Recorded data:
================================

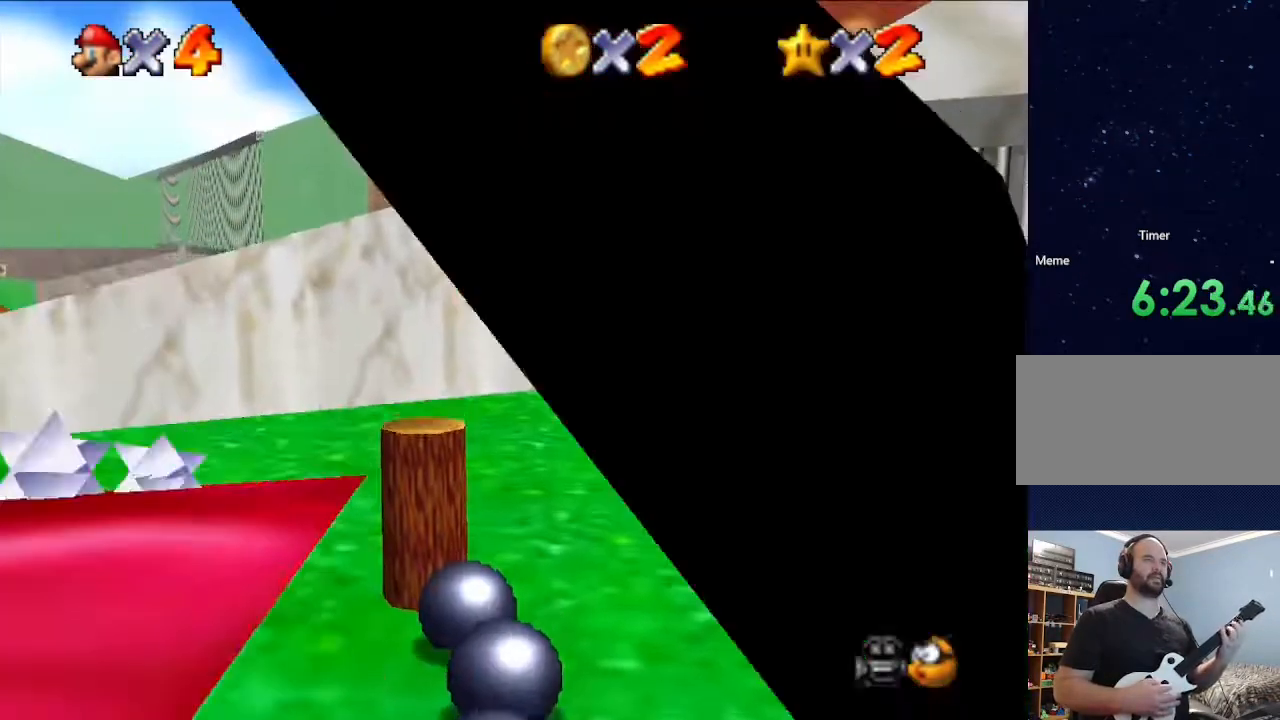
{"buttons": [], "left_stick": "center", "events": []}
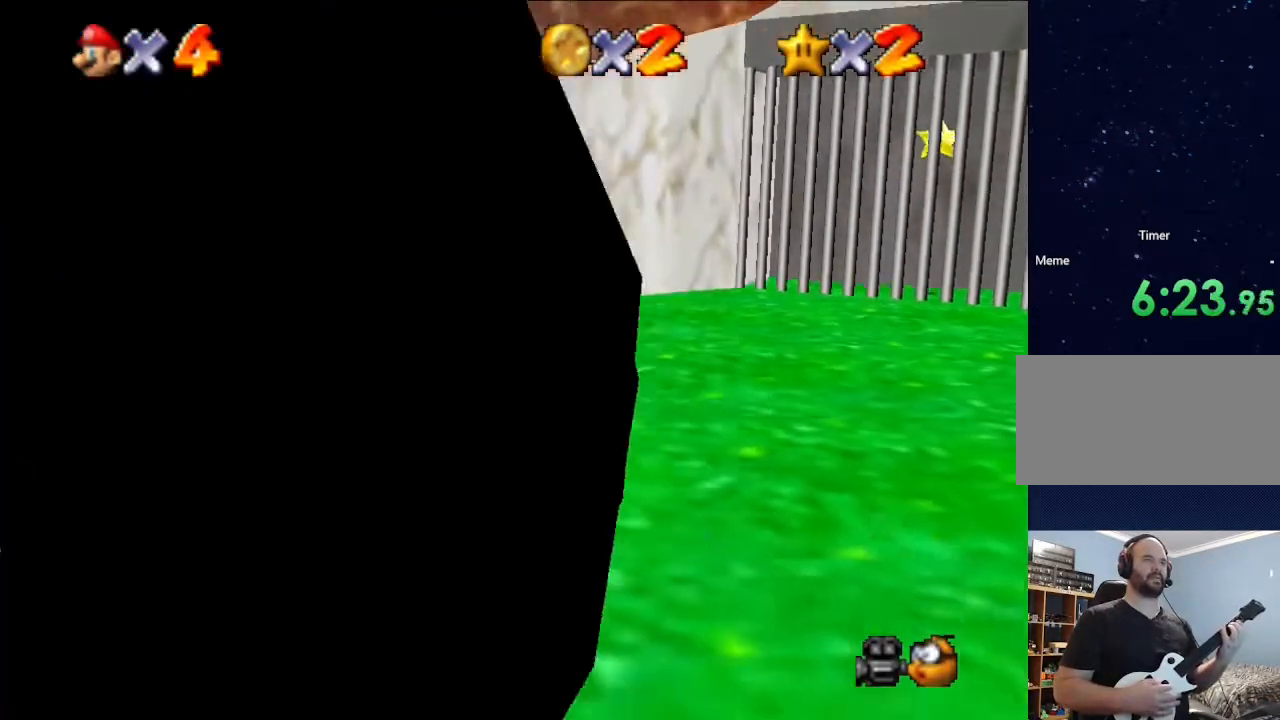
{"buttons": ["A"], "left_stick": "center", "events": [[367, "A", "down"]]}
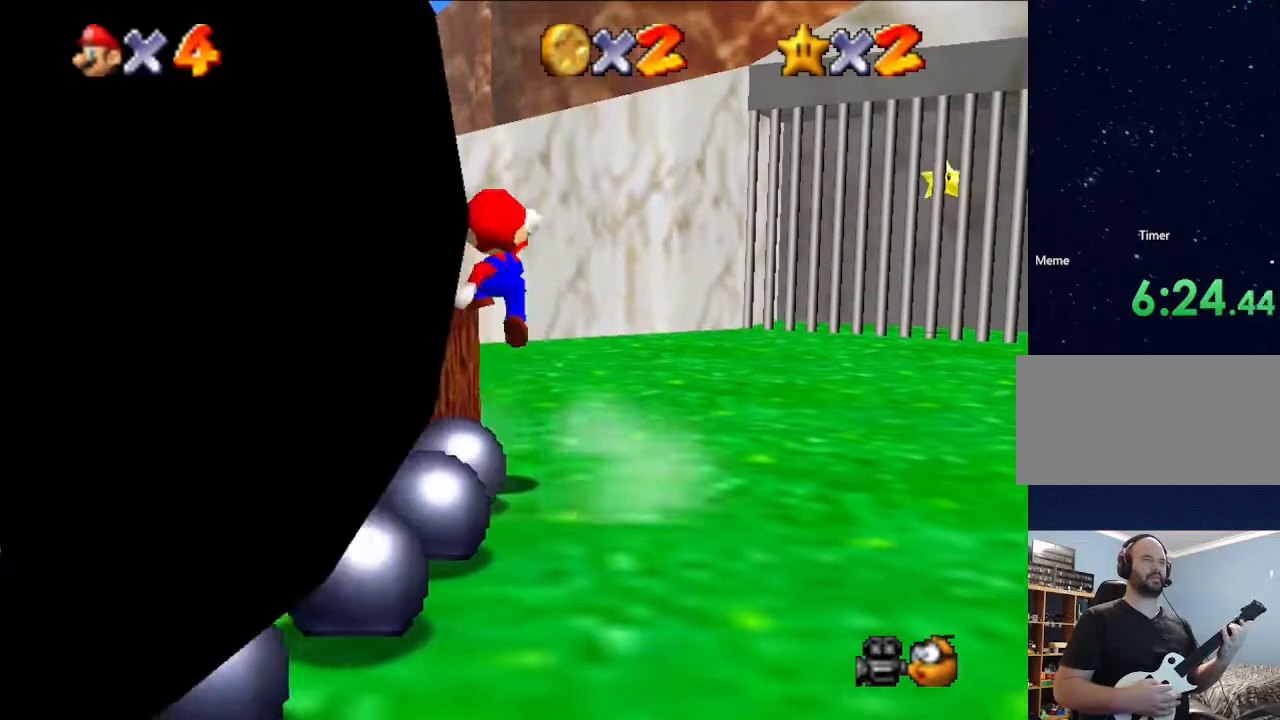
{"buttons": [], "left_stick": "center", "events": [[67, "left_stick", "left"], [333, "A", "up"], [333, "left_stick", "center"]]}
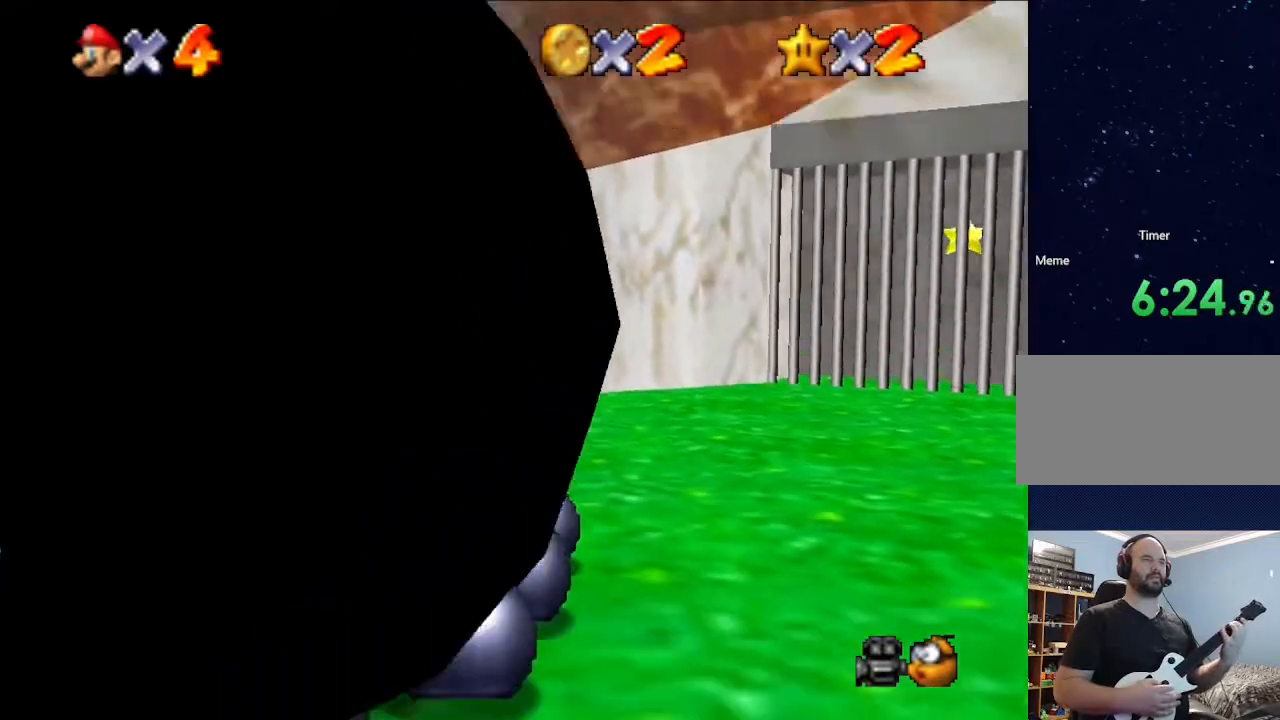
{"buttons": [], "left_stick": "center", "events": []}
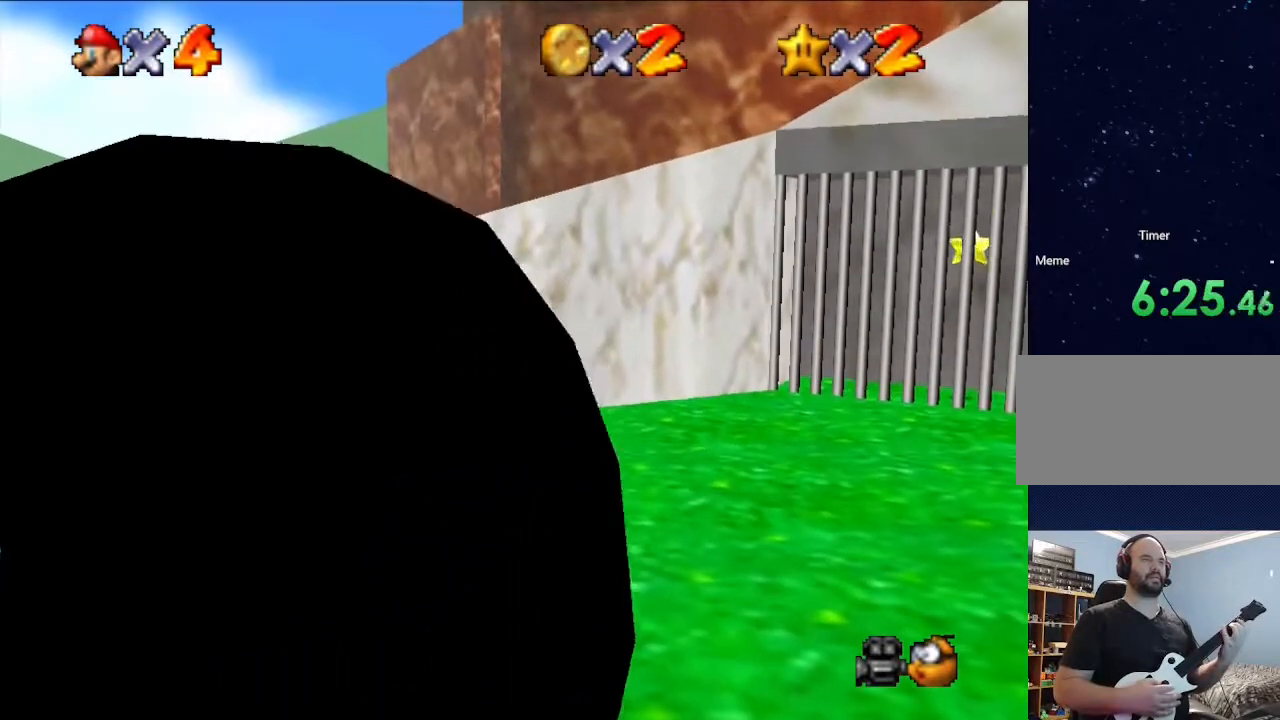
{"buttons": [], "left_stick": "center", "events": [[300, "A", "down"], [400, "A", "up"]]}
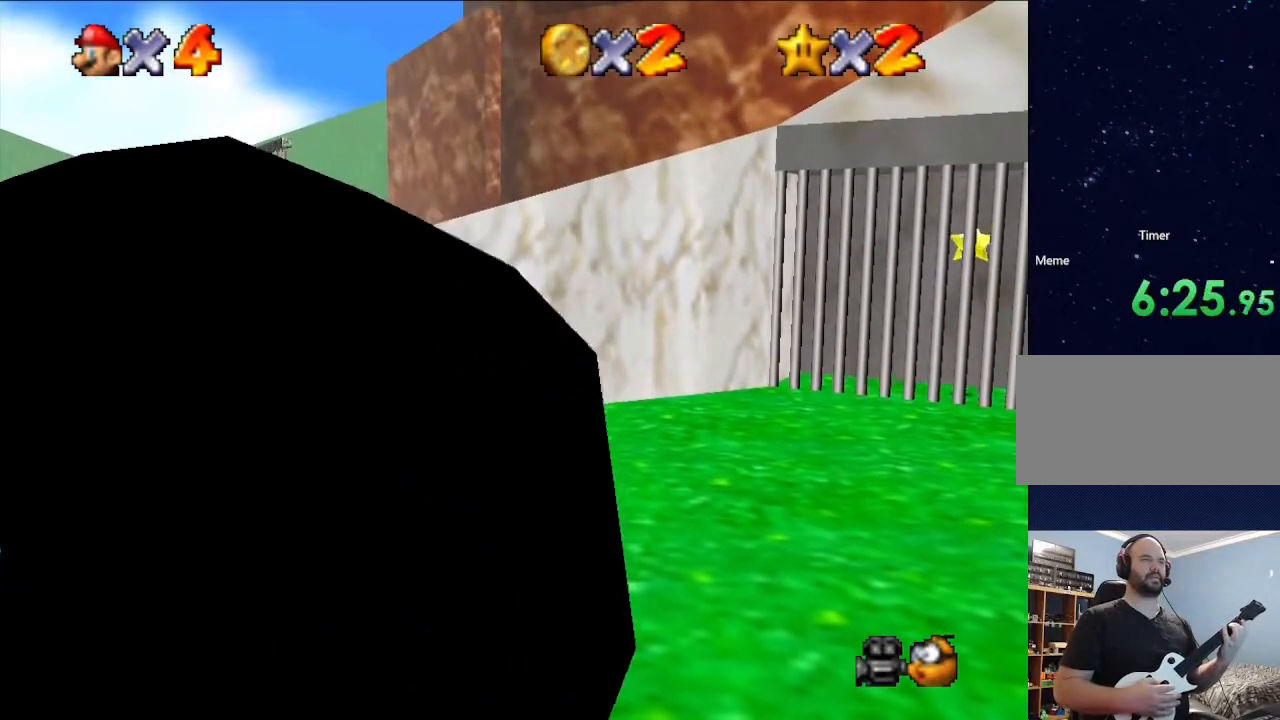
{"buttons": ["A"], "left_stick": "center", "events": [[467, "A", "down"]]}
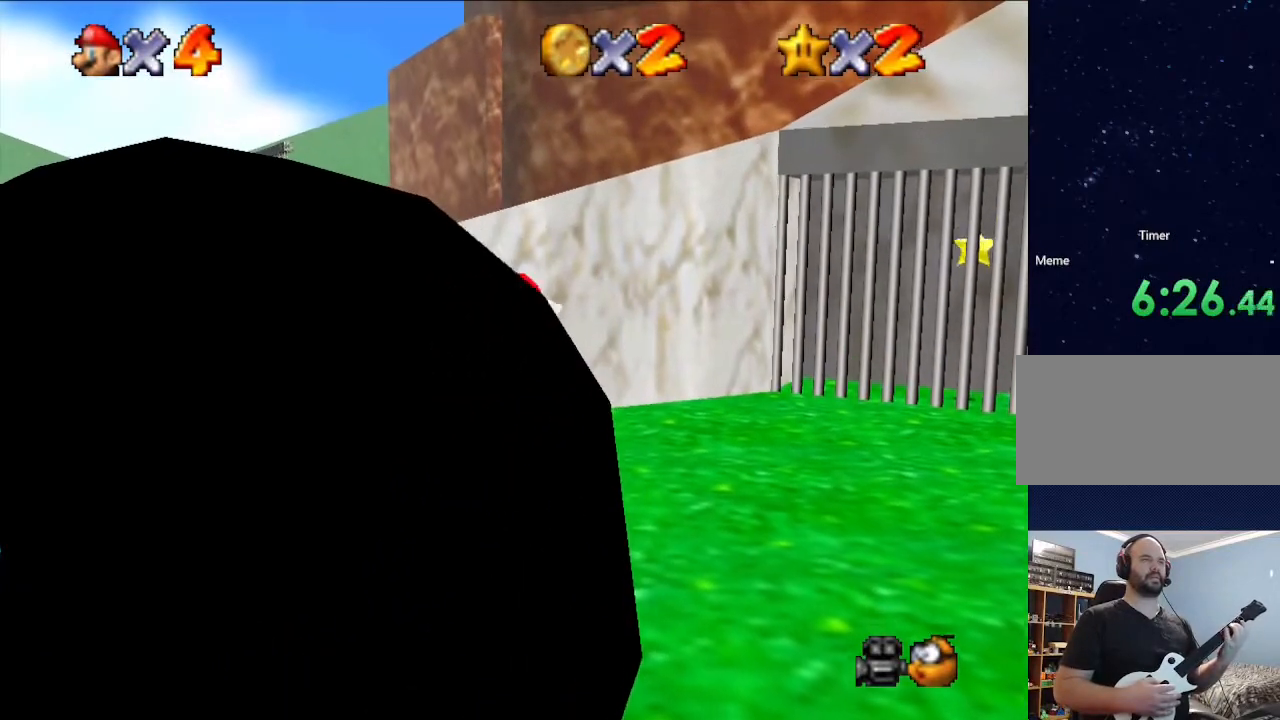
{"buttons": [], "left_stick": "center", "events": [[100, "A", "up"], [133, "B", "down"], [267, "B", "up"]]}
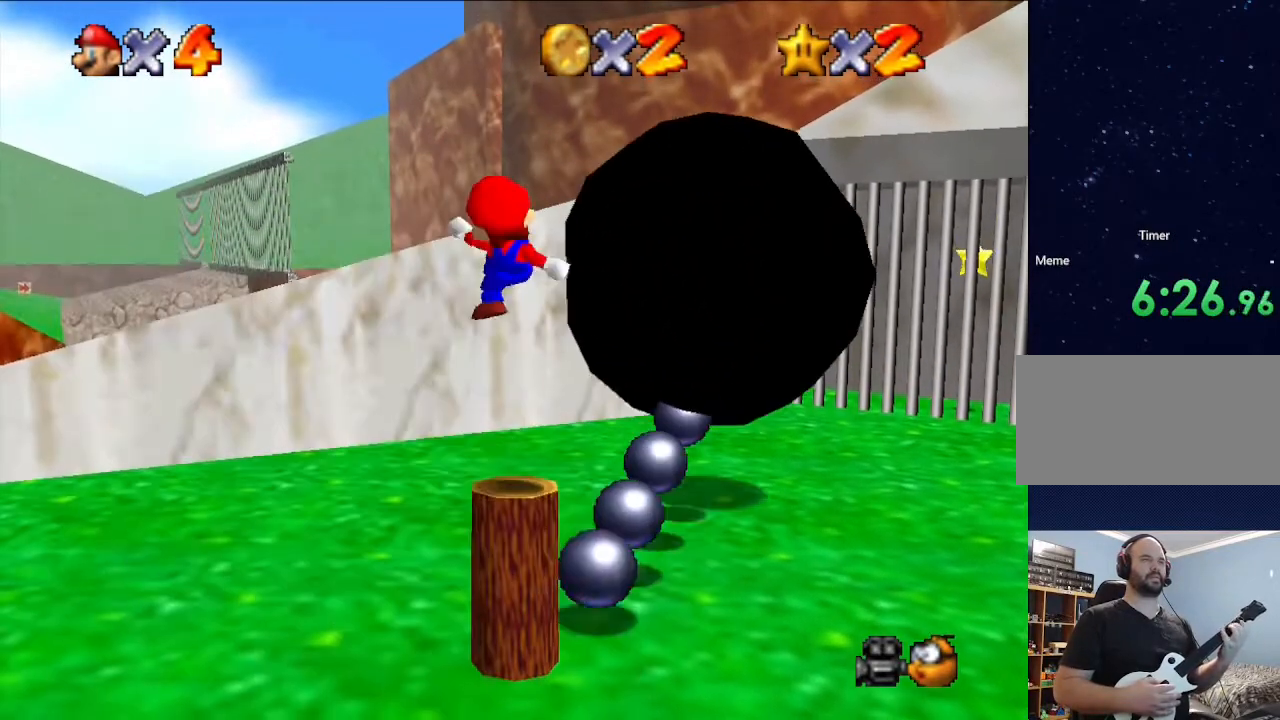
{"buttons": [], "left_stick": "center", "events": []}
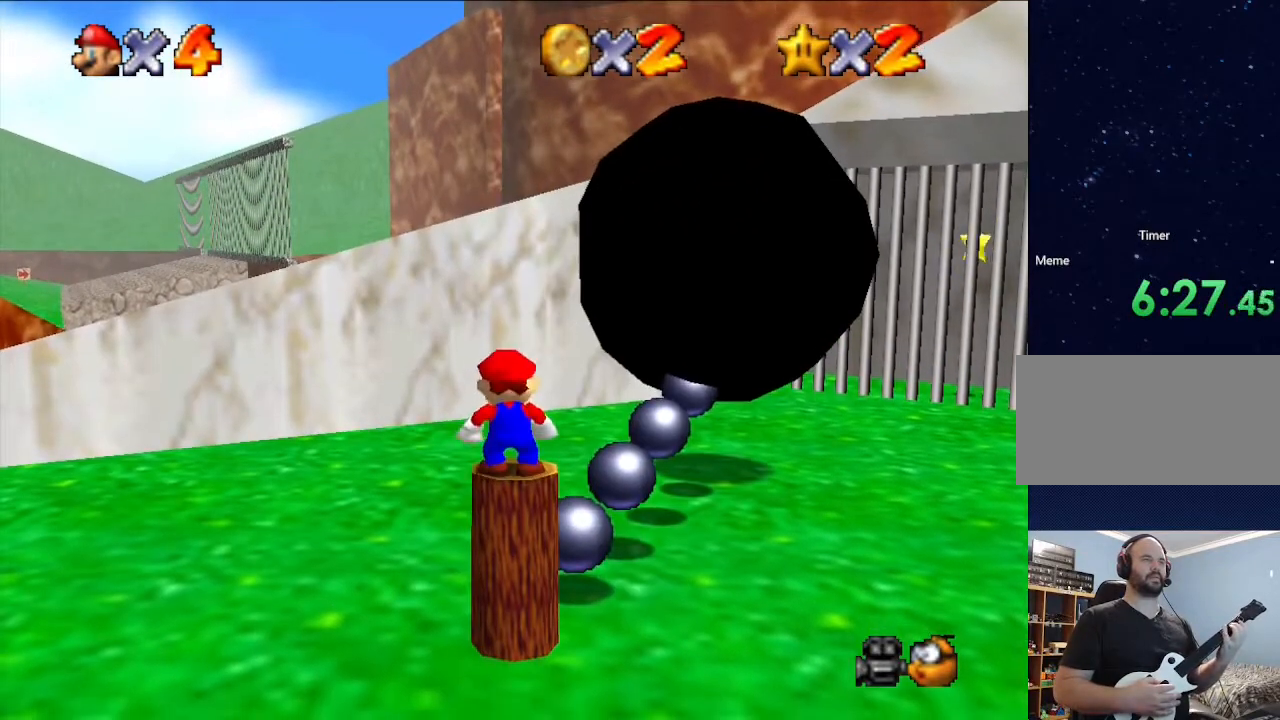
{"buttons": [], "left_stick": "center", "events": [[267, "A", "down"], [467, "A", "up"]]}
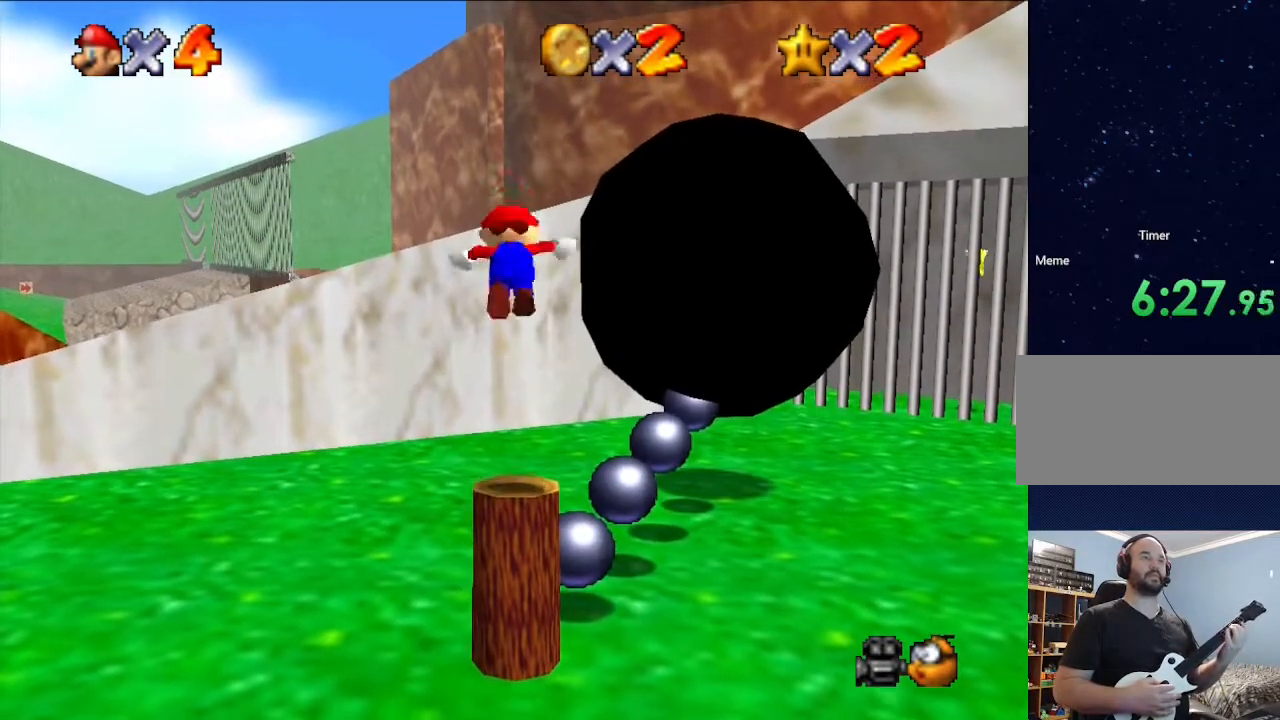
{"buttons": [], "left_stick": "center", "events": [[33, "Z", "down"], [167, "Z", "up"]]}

================================

Task requirements: Return the records above in their entirety, word for word, with the pictures removed.

Worked solution:
{"buttons": [], "left_stick": "center", "events": []}
{"buttons": ["A"], "left_stick": "center", "events": [[367, "A", "down"]]}
{"buttons": [], "left_stick": "center", "events": [[67, "left_stick", "left"], [333, "A", "up"], [333, "left_stick", "center"]]}
{"buttons": [], "left_stick": "center", "events": []}
{"buttons": [], "left_stick": "center", "events": [[300, "A", "down"], [400, "A", "up"]]}
{"buttons": ["A"], "left_stick": "center", "events": [[467, "A", "down"]]}
{"buttons": [], "left_stick": "center", "events": [[100, "A", "up"], [133, "B", "down"], [267, "B", "up"]]}
{"buttons": [], "left_stick": "center", "events": []}
{"buttons": [], "left_stick": "center", "events": [[267, "A", "down"], [467, "A", "up"]]}
{"buttons": [], "left_stick": "center", "events": [[33, "Z", "down"], [167, "Z", "up"]]}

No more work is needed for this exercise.